As practical matter, aside from the issue of mystical happenings and religion, it simplifies the field of quantum mechanics tremendously.  Kind of like going from an earth centered view of the solar system, to a sun centered one.  The people doing the earth centered calculations were getting more and more complex in their calculations.  They could still predict pretty well,where the planets would be, their model worked to a degree,  but it was getting hopelessly complex to refine further.  I think Lewis Little’s understanding could do a similar thing.  Much of present QM is hopelessly complex, abstractions of abstractions.  My understanding is that what has really worked is the empirical, statistical equations, not the complex mathematical theory, too difficult to use as a practical matter.  I might say that the statistical, empirical, has been the emperor, a real thing, and the QM theories, the invisible clothes.
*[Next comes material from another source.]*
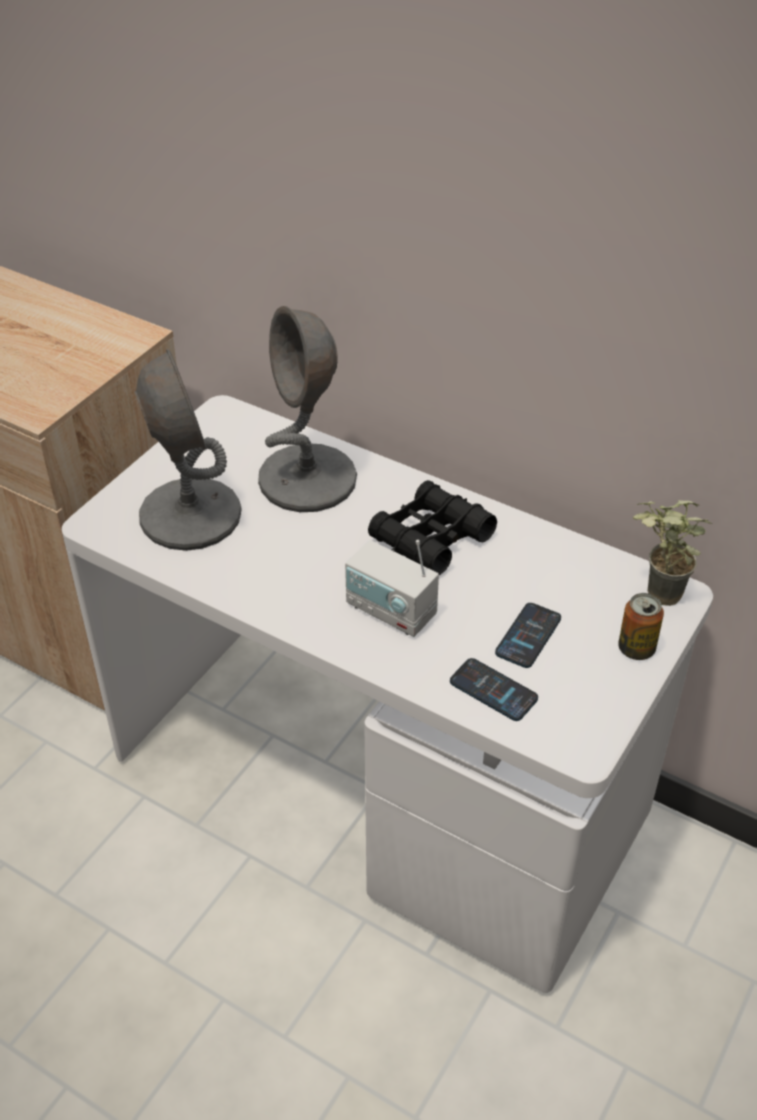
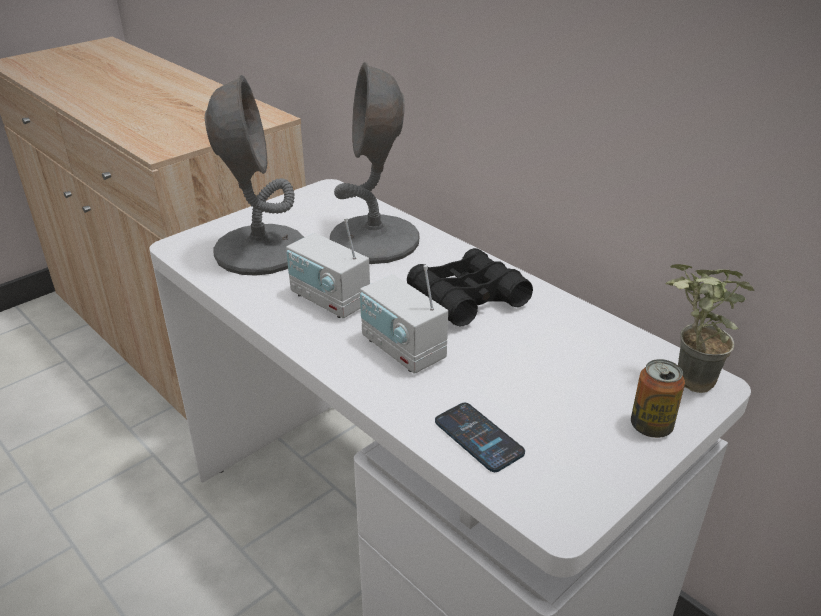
camera: 15 degrees right, 10 degrees down
(294, 566) = (329, 300): none -> radio
(528, 636) = (534, 394): phone -> none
Thomas Kuhn, now deceased, wrote an interesting book called “The Structure of Scientific Revolutions” where he goes over the way new thinking came about in the past. Basically, he saw that a theory works to an extent, but anomalies usually exist, and as time goes by, research trying to extend the theory gets more and more complex, hung up on the anomalous places it can’t cover, eventually makes the anomaly stick out. Someone comes up with a new theory that fixes the anomaly.  But scientists have invested in learning the old, in the past they often kept faithful to it to the grave, and a new theory only totally takes over when the opposition dies off. What I’m seeing here fits that pattern.  If you’ve spent years learning present QM theory, unless you are very unusual, you aren’t going to be thrilled by a theory that regulates much of it to the realm of earth centered science.   You will call it weird, untenable. It threatens your livelihood.
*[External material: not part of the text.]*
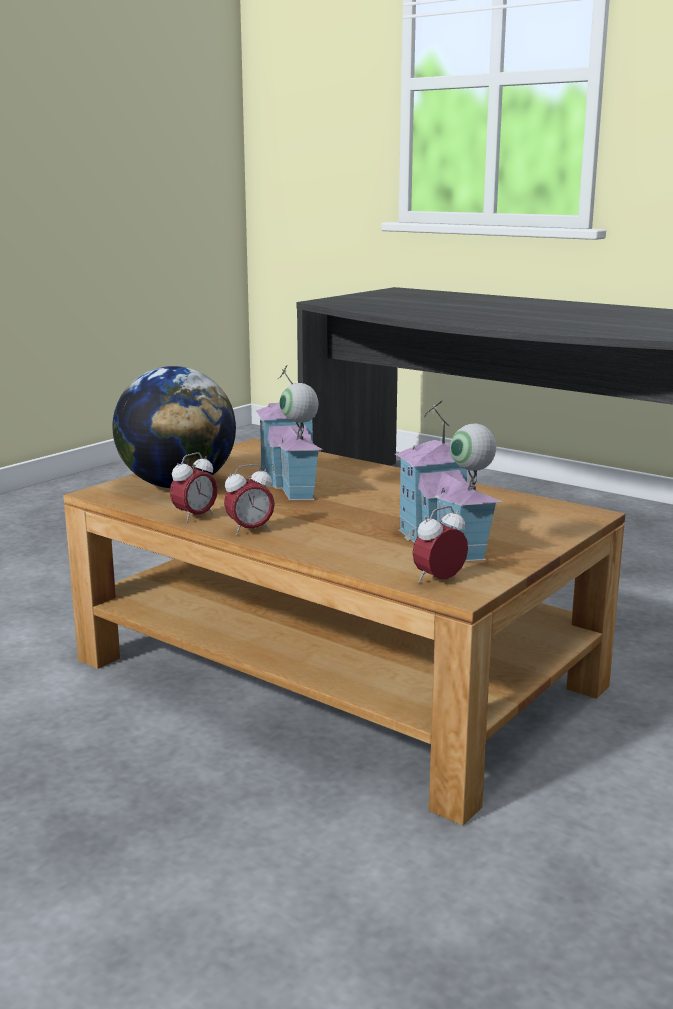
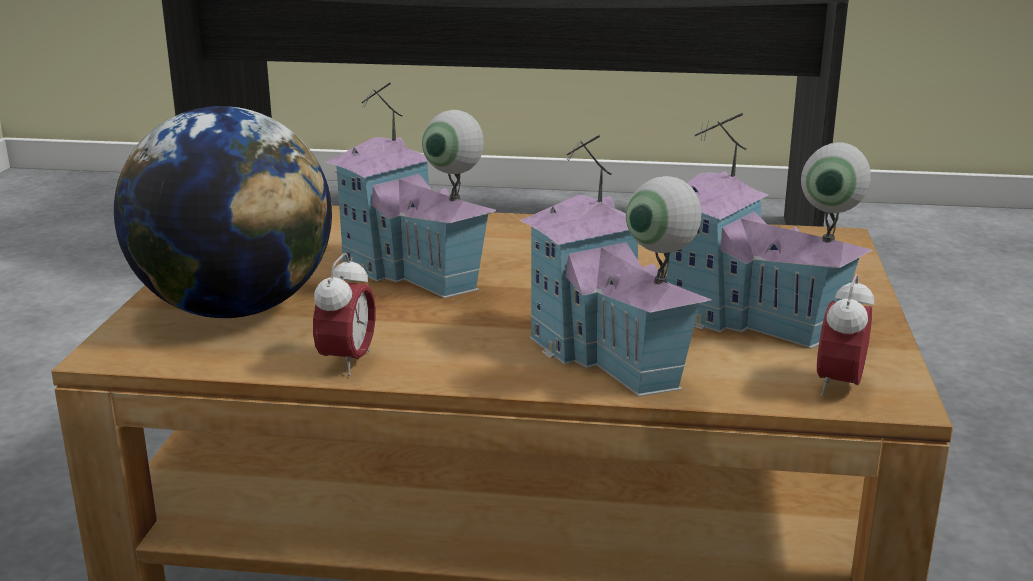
camera: 30 degrees left, 5 degrees up
(250, 530) = (467, 366): alarm clock -> none
(329, 541) = (606, 357): none -> toy house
Quantum mechanics is a little unusual in that the anomalies have stuck out from the beginning.  But until Lewis Little, the theory to explain the anomalies has been missing, the best anyone could do was declare that the universe was a strange place, so get over it.  Well, the universe is a strange place, and understanding quantum mechanics better doesn’t change that.  I don’t see it ever being resolved “why” things are as they are. But that doesn’t mean I turn my back on whatever small understanding does come along, that explains “how”, things are.

Anyway, I found Lewis Little’s work to be very interesting, and think his name is going to end up in the company of Newton and Einstein.